Mi risveglio frastornata. Come prima cosa tolgo le lenti (un consiglio dal cuore: mai piangere con le lenti a contatto. Quando iniziano a seccarsi, si prova un dolore che impedisce di tenere aperte le palpebre e col risultato di avere due occhi gonfi come la rana Kermit dei Muppets). <<Dami ho bisogno subito del porta-lenti.>>
Per trascorrere gli ultimi trenta minuti di volo decido di leggere quello che diventerà la mia bibbia: “Impara e migliora rapidamente il tuo inglese”, ma dubito di capirci qualcosa. Ho la testa che scoppia. Apro una pagina a caso, ed eccolo lì. Un pelo nero, lungo quattro centimetri. Non un pelo nero qualsiasi… è QUEL pelo nero. Lo riconoscerei tra milioni. É il suo, di lui, del mio Birba! Mi volto verso Dami che ha seguito l'intera scena. Ci guardiamo. Non resisto. Scoppio di nuovo a piangere. Per tutto il tempo precedente ho pensato a quanto mi sarebbe mancato il mio papi. Con il suo caratteraccio ma alla fine, come dicono in tanti, è un buono. Non mi ero concentrata sul mio pelosetto, l’amore della mia vita, il mio micione. Birba, Birbaaa, Birbaaaaaa!!! Chissà per quanto tempo non ti rivedrò! Con chi farò colazione la mattina? E chi mi scalderà i piedi nel letto durante la notte? Come farò senza le tue fusa e i guai che combini? La disperazione avanza.
Sono le 20:15, ora inglese, quando finalmente atterriamo.

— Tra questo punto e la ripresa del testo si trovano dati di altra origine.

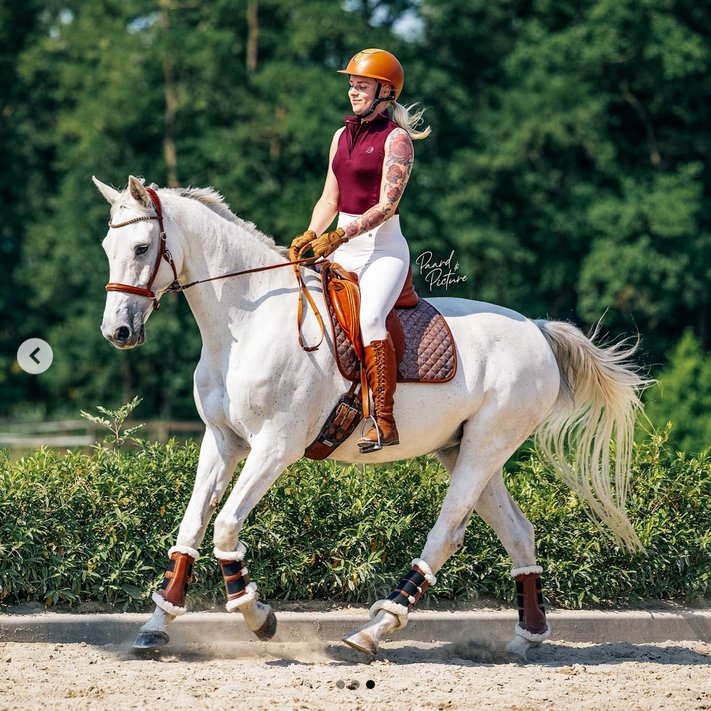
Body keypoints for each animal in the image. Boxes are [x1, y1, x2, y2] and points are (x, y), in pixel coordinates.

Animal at [93, 177, 644, 656]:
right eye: (106, 247)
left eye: (141, 248)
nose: (117, 331)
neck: (245, 322)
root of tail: (537, 328)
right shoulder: (222, 441)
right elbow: (191, 527)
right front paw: (156, 625)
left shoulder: (276, 446)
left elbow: (226, 527)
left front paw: (257, 615)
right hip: (466, 449)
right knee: (518, 533)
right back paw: (527, 639)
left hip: (486, 446)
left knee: (445, 534)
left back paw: (372, 631)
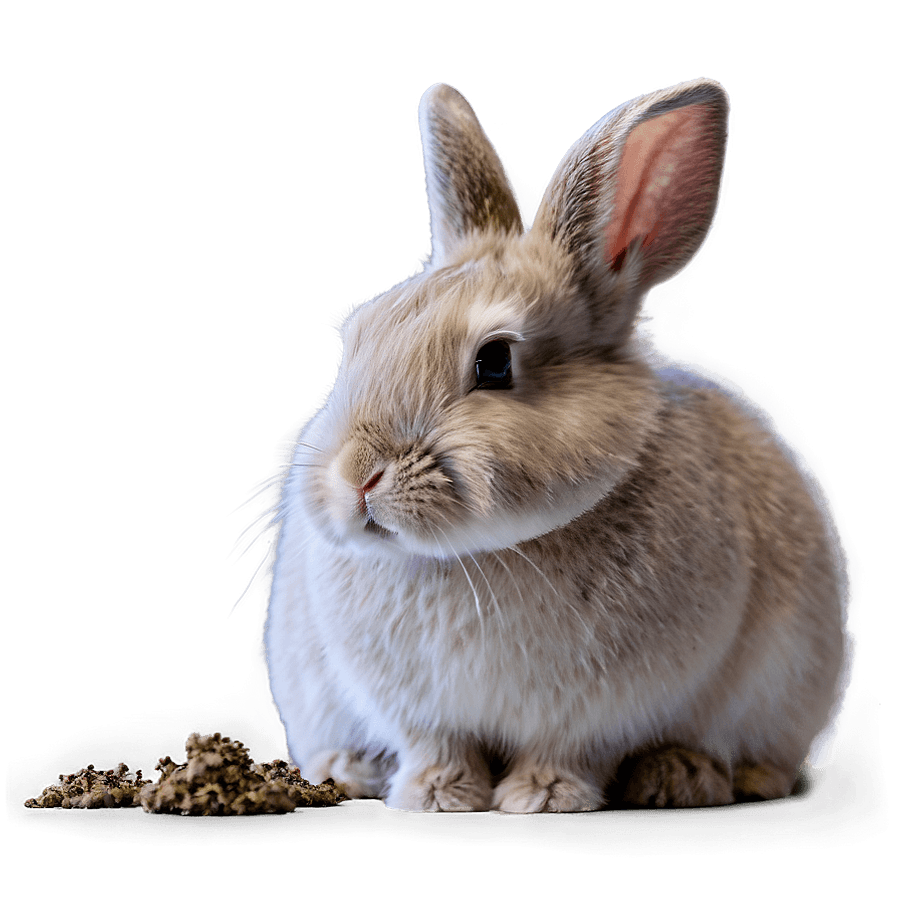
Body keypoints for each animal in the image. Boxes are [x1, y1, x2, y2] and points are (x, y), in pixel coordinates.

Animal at [233, 77, 844, 814]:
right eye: (356, 341)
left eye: (495, 363)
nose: (357, 477)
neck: (473, 555)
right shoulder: (417, 712)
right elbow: (438, 745)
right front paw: (435, 795)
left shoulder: (605, 712)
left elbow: (569, 750)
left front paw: (543, 797)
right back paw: (349, 771)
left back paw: (691, 778)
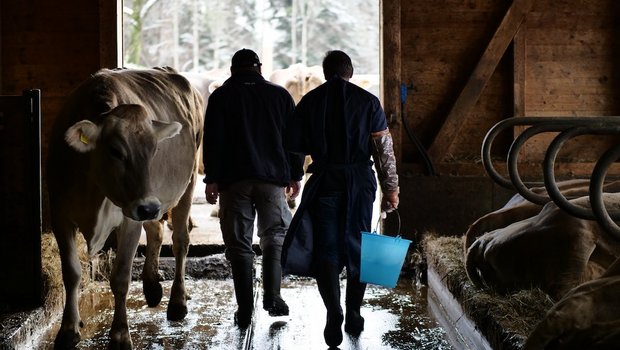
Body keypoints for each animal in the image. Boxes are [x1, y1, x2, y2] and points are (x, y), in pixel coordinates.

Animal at [49, 67, 203, 348]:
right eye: (115, 151)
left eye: (154, 151)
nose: (148, 208)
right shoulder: (60, 214)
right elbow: (71, 273)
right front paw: (68, 329)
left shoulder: (130, 220)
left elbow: (120, 277)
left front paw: (120, 334)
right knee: (156, 232)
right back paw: (152, 287)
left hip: (186, 186)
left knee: (180, 241)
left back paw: (177, 301)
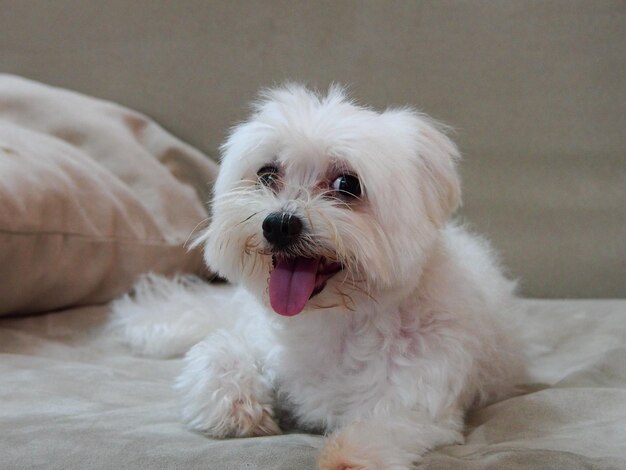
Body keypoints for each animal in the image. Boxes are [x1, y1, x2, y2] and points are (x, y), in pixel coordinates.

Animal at [111, 85, 520, 470]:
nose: (278, 224)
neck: (334, 321)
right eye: (267, 175)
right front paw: (238, 409)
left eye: (348, 185)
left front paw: (348, 457)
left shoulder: (420, 391)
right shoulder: (258, 340)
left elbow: (386, 423)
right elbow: (218, 355)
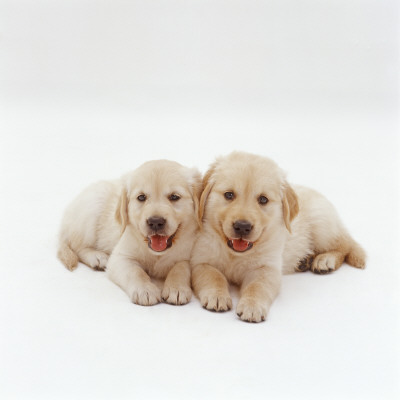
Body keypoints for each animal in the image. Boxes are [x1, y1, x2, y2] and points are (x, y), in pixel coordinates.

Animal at [57, 159, 202, 306]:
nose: (155, 222)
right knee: (77, 246)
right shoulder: (121, 257)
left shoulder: (190, 256)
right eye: (141, 197)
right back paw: (97, 257)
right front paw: (145, 290)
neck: (156, 254)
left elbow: (181, 268)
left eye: (174, 197)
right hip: (92, 207)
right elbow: (135, 272)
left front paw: (176, 288)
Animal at [191, 152, 366, 324]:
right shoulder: (201, 261)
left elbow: (257, 286)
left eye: (263, 199)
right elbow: (213, 276)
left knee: (344, 244)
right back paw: (305, 261)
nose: (242, 226)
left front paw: (252, 306)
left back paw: (325, 260)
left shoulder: (267, 268)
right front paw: (217, 295)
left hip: (322, 224)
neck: (235, 254)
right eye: (229, 195)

Come si poteva immaginare, c'è la pioggia ad attenderci. Ci dirigiamo alla metro che, direttamente dall’aeroporto, ci conduce nei pressi del B&B dove alloggeremo per alcuni giorni (sperando siano limitati), finché non troveremo una casa. Avviso immediatamente chi devo tramite messaggi.
Alle nove (le dieci in Italia) non mi è ancora arrivato l'SMS che deve avvisarmi dell’arrivo a casa di mio padre. Oddio, non sarà successo qualcosa? Non me lo potrei mai perdonare. L’ansia inizia a salirmi, ma dopo qualche secondo: “Siamo arrivati in questo istante. Al centro commerciale abbiamo trovato verze, insalate, carote e cipolle a cinquanta centesimi al chilogrammo. Proprio alla nostra portata.” Meno male che almeno lui riesce a scherzare. Bip, bip. Chissà cosa mi risponde mia madre. Le ho scritto che durante il viaggio non ho fatto altro che piangere. <<Dai Titty, tu sei una ragazza volitiva e vedrai che la buona sorte vi aiuterà. Te lo dice la vecchia. Notte.>> Se non si fosse ancora capito, nella mia famiglia siamo parecchio superstiziosi.